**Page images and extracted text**
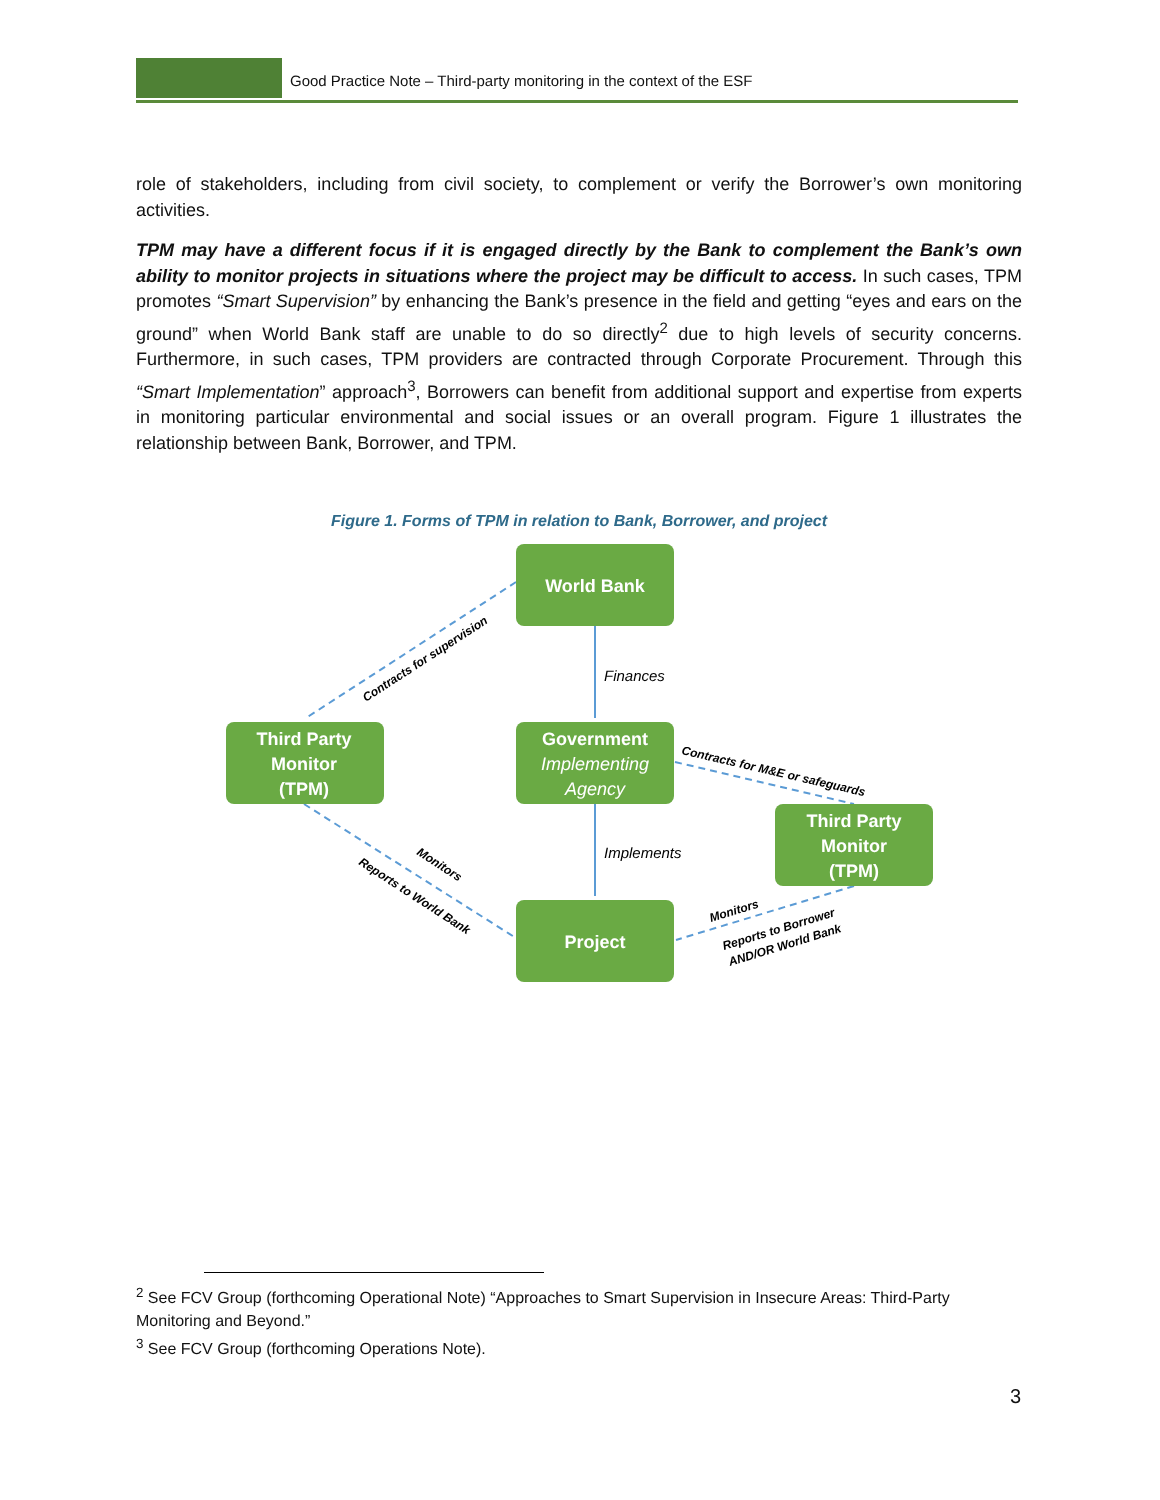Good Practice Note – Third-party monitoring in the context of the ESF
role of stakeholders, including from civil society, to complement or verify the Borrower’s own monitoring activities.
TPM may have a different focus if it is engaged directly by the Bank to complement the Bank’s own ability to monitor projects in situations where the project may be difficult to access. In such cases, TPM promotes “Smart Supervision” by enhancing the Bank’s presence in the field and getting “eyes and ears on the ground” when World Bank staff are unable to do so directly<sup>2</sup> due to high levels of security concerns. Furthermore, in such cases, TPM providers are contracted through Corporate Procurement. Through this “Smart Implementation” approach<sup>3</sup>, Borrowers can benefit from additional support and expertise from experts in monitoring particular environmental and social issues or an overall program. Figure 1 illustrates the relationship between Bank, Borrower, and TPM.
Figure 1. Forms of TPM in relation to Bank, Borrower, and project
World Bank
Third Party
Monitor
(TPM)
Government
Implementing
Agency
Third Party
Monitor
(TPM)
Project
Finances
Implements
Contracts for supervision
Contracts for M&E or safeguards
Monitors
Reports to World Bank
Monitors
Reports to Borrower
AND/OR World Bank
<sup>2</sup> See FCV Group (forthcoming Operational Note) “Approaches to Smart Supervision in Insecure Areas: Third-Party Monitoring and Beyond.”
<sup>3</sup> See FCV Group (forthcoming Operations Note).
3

**Activity**
Please retype all the entries word for word, omitting the pictures.

**Exercise result**
Good Practice Note – Third-party monitoring in the context of the ESF
role of stakeholders, including from civil society, to complement or verify the Borrower’s own monitoring activities.
TPM may have a different focus if it is engaged directly by the Bank to complement the Bank’s own ability to monitor projects in situations where the project may be difficult to access. In such cases, TPM promotes “Smart Supervision” by enhancing the Bank’s presence in the field and getting “eyes and ears on the ground” when World Bank staff are unable to do so directly<sup>2</sup> due to high levels of security concerns. Furthermore, in such cases, TPM providers are contracted through Corporate Procurement. Through this “Smart Implementation” approach<sup>3</sup>, Borrowers can benefit from additional support and expertise from experts in monitoring particular environmental and social issues or an overall program. Figure 1 illustrates the relationship between Bank, Borrower, and TPM.
Figure 1. Forms of TPM in relation to Bank, Borrower, and project
World Bank
Third Party
Monitor
(TPM)
Government
Implementing
Agency
Third Party
Monitor
(TPM)
Project
Finances
Implements
Contracts for supervision
Contracts for M&E or safeguards
Monitors
Reports to World Bank
Monitors
Reports to Borrower
AND/OR World Bank
<sup>2</sup> See FCV Group (forthcoming Operational Note) “Approaches to Smart Supervision in Insecure Areas: Third-Party Monitoring and Beyond.”
<sup>3</sup> See FCV Group (forthcoming Operations Note).
3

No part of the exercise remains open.